Russian Submarine Launches Russian Microsatellite
Using a Russian Navy strategic submarine and a converted ballistic missile, a small research satellite was launched into orbit Friday on a mission to aid in the potential development of earthquake forecasts from space.
The Shtil 1 rocket blasted out of its launch tube at 1850 GMT (2:50 p.m. EDT). The three-stage liquid-fueled booster later released its payload as planned into the targeted orbit with a high point of about 300 miles, a low point of approximately 250 miles, and an inclination of around 79 degrees.
The launch originated from the Russian Navy's nuclear-powered Ekaterinburg submarine submerged in the Barents Sea inside the Arctic Circle offshore Russia's northern coast.
Ground controllers detected the first signals from the craft approximately seven hours later when it passed over a Russian ground station. The Complex Orbital Magneto-Plasma Autonomous Small Satellite 2 (COMPASS 2) was determined to be in good health, officials said. Known as Kompass 2 in the Russian language, the 180-pound microsatellite will soon begin its mission to study earthquakes and other natural disasters.
The mission is managed by the Institute of Terrestrial Magnetism, Ionosphere, and Radio Waves Propagation, or IZMIRAN, which is part of the Russian Academy of Sciences.
The satellite carries five scientific instruments - totaling almost 45 pounds - to detect seismic activity and to help determine the tell-tale signs of impending earthquakes and other natural phenomena. Provided by scientists from Russia, Poland, Sweden, Hungary, and Ukraine, the instruments will probe the Earth's underground lithosphere, atmosphere, ionosphere, and magnetosphere to learn how each terrestrial region is connected with a variety of events such as earthquakes, volcanoes, tropical cyclones, and tornadoes.

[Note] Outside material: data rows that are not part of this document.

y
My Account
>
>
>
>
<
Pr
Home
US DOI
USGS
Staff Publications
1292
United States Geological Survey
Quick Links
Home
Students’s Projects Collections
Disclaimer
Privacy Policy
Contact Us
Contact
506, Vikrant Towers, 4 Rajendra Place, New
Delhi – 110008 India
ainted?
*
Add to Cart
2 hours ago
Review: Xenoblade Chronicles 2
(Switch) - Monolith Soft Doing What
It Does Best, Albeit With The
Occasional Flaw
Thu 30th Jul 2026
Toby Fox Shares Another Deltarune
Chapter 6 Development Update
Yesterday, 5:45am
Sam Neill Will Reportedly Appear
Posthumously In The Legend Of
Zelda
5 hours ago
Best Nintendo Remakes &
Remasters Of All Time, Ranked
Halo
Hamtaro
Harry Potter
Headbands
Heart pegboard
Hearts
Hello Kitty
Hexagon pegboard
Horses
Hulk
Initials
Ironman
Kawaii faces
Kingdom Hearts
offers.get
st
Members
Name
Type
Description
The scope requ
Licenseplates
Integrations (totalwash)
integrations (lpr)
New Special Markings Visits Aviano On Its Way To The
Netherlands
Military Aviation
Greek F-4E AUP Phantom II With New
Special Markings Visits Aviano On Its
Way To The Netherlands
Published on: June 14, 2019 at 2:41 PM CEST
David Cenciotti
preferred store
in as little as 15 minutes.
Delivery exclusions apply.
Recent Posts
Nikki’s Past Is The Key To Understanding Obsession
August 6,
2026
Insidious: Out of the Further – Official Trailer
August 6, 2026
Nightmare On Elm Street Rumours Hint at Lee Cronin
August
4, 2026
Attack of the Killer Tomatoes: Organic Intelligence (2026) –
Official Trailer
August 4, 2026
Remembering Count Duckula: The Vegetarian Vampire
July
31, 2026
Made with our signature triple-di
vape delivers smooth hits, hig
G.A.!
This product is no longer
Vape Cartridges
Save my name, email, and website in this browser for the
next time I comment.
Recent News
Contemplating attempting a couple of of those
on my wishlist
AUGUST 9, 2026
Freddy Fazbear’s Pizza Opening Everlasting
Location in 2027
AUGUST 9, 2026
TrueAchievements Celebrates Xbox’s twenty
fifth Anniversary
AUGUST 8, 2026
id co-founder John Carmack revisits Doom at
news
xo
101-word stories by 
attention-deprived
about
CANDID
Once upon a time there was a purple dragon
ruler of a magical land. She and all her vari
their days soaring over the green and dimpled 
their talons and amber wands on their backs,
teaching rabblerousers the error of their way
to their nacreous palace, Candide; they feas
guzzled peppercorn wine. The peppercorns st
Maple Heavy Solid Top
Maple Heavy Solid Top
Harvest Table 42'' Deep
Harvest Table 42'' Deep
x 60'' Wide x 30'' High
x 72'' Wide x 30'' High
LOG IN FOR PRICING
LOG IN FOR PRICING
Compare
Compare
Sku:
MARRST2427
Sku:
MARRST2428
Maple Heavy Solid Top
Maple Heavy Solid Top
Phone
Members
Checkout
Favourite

Data from these studies will contribute to the efforts of scientists to establish a model for the cause-and-effect links associated with natural disasters found in all regions of the Earth. Scientists also hope to find precursors of earthquakes that will help in possible predictions of earthquakes based on information gathered from satellites in space.
Links between the upper atmosphere and seismic activity were first noticed in the 1960s, but hard scientific data was not available until 1979. The Interkosmos 19 satellite detected an unusual low-frequency noise in a large area centered near the epicenter of an earthquake that occurred a few hours later. This finding was later confirmed by other spacecraft.
IZMIRAN launched the first COMPASS satellite in late 2001 with a specialized payload to further study these connections. The experiment quickly failed, however, when the instrument payload stopped working. A third COMPASS satellite could launch before the end of 2006.
The launch was postponed two days from Wednesday to undisclosed reasons. The flight was the 19th space launch to successfully reach orbit in 2006, and the sixth launch from Russia this year.